3. Reproductive Axis Suppression Studies

S23 has demonstrated dose-dependent suppression of LH, FSH, and testosterone levels in male rodent models. This has prompted its use in exploring feedback inhibition and the reversibility of hormonal suppression, particularly in non-steroidal male contraceptive research frameworks. [3]

4. Bone Health 

Preclinical research indicates that S23 may affect osteoblastic activity and bone mineral content. These effects are currently being explored in animal models related to skeletal turnover and mineral homeostasis. [3]

Research Use Only: S23 is a chemical compound under investigation and is not approved for human consumption. It is intended solely for in vitro and animal model research. This information is for educational purposes within regulated scientific research contexts.

Results of S23 SARM

Studies using animal subjects have reported:

• Tissue Mass Index Shifts: Increases in total skeletal tissue mass in response to S23 exposure under protein-regulated dietary controls.
• Endocrine Response: Suppression of endogenous androgen levels with corresponding hormonal shifts, observed via serum assays.
• Changes in Body Composition Metrics: Reduced adipose volume in models using dual-energy X-ray absorptiometry (DEXA) analysis.

S23 SARM Side Effects

S23 has shown several dose-dependent effects in test systems, including:

• Downregulation of endogenous androgen production
• Altered liver enzyme profiles
• Behavioral agitation in rodent models (e.g., increased locomotor activity)
• Gastrointestinal discomfort indicators
• Increased core body temperature and night-time activity

These effects underscore the importance of rigorous monitoring and adherence to ethical protocols during experimental use.

Post-Exposure Protocols in Research

Due to S23’s suppressive effects on the hypothalamic-pituitary-gonadal axis in animal studies, post-administration protocols are often implemented. One commonly studied agent is Clomiphene Citrate (Clomid), which has shown effectiveness in reactivating endogenous hormone levels in rat models during a 4-week recovery period.

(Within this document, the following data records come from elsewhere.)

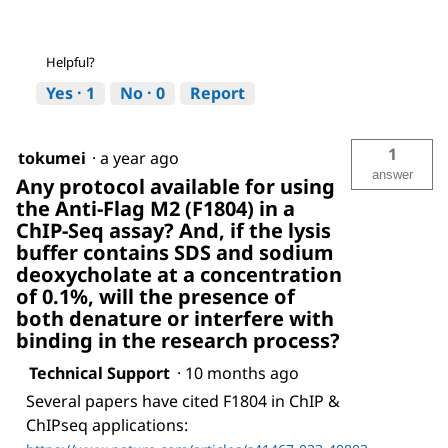
Helpful?
Yes ·
1
No ·
0
Report
1
tokumei
·
a year ago
answer
Any protocol available for using
the Anti-Flag M2 (F1804) in a
ChIP-Seq assay? And, if the lysis
buffer contains SDS and sodium
deoxycholate at a concentration
of 0.1%, will the presence of
both denature or interfere with
binding in the research process?
Technical Support
·
10 months ago
Several papers have cited F1804 in ChIP &
ChIPseq applications:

This supports the need for hormone monitoring in longitudinal research designs using S23.

Conclusion 

S23 is a potent investigational SARM under active exploration for its effects on tissue-specific androgen signaling pathways. With strong AR-binding affinity, oral bioavailability, and selective activity in preclinical systems, it continues to be a valuable tool for non-clinical studies on molecular and physiological endpoints. However, S23 is not approved for human use and should never be used outside of regulated laboratory settings. It must be handled by qualified researchers in accordance with institutional, ethical, and legal guidelines.

FAQs

Is S23 approved for human use or treatment?

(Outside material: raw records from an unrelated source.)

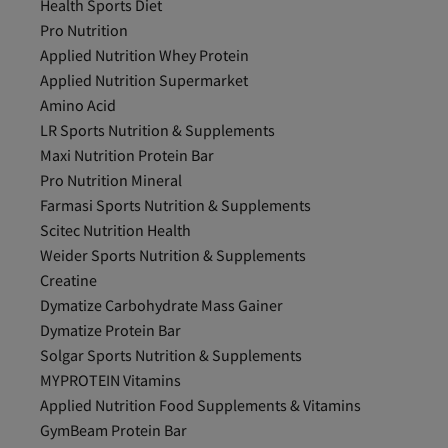
Health Sports Diet
Pro Nutrition
Applied Nutrition Whey Protein
Applied Nutrition Supermarket
Amino Acid
LR Sports Nutrition & Supplements
Maxi Nutrition Protein Bar
Pro Nutrition Mineral
Farmasi Sports Nutrition & Supplements
Scitec Nutrition Health
Weider Sports Nutrition & Supplements
Creatine
Dymatize Carbohydrate Mass Gainer
Dymatize Protein Bar
Solgar Sports Nutrition & Supplements
MYPROTEIN Vitamins
Applied Nutrition Food Supplements & Vitamins
GymBeam Protein Bar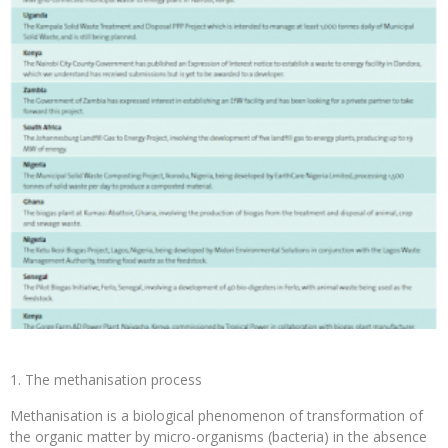
The methanisation process
Methanisation is a biological phenomenon of transformation of
the organic matter by micro-organisms (bacteria) in the absence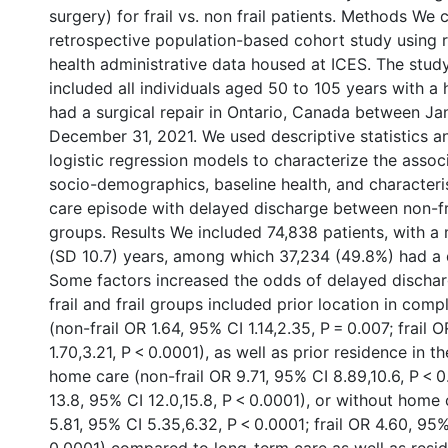
surgery) for frail vs. non frail patients. Methods We
retrospective population-based cohort study using r
health administrative data housed at ICES. The stud
included all individuals aged 50 to 105 years with a 
had a surgical repair in Ontario, Canada between Ja
December 31, 2021. We used descriptive statistics an
logistic regression models to characterize the associ
socio-demographics, baseline health, and characteris
care episode with delayed discharge between non-fra
groups. Results We included 74,838 patients, with a
(SD 10.7) years, among which 37,234 (49.8%) had a 
Some factors increased the odds of delayed dischar
frail and frail groups included prior location in com
(non-frail OR 1.64, 95% CI 1.14,2.35, P = 0.007; frail 
1.70,3.21, P < 0.0001), as well as prior residence in 
home care (non-frail OR 9.71, 95% CI 8.89,10.6, P < 0
13.8, 95% CI 12.0,15.8, P < 0.0001), or without home 
5.81, 95% CI 5.35,6.32, P < 0.0001; frail OR 4.60, 95%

No. S23 is a research chemical intended only for laboratory use in non-human subjects.

What is the half-life of S23 in test models?

In preclinical models, S23 has demonstrated an approximate half-life of 12 hours, facilitating twice-daily dosing in pharmacokinetic studies.

Can S23 affect hormone levels in animal subjects?

Yes. S23 has been shown to suppress testosterone and related reproductive hormones in rodent models.

Where can S23 be sourced for research?

Qualified institutions may source S23 from research chemical suppliers such as Behemoth Labz, which provides compounds for laboratory and investigational use only.

Does S23 increase tissue mass in laboratory animals?

In specific models, S23 has been associated with measurable increases in skeletal tissue mass and bone density markers. These findings are species-specific and not translatable to humans.

References 

1. Thevis, Mario, et al. “Characterization of in vitro generated metabolites of the selective androgen receptor modulators S‐22 and S‐23 and in vivo comparison to post‐administration canine urine specimens.” Drug testing and analysis 2.11‐12 (2010): 589-598.
2. Cutler, Charlotte, et al. “Detection of the selective androgen receptor modulator S‐23 and its metabolites in equine urine and plasma following oral administration.” Drug Testing and Analysis (2024).
3. Machek, Steven B., et al. “Considerations, possible contraindications, and potential mechanisms for deleterious effect in recreational and athletic use of selective androgen receptor modulators (SARMs) in lieu of anabolic androgenic steroids: A narrative review.” Steroids 164 (2020): 108753.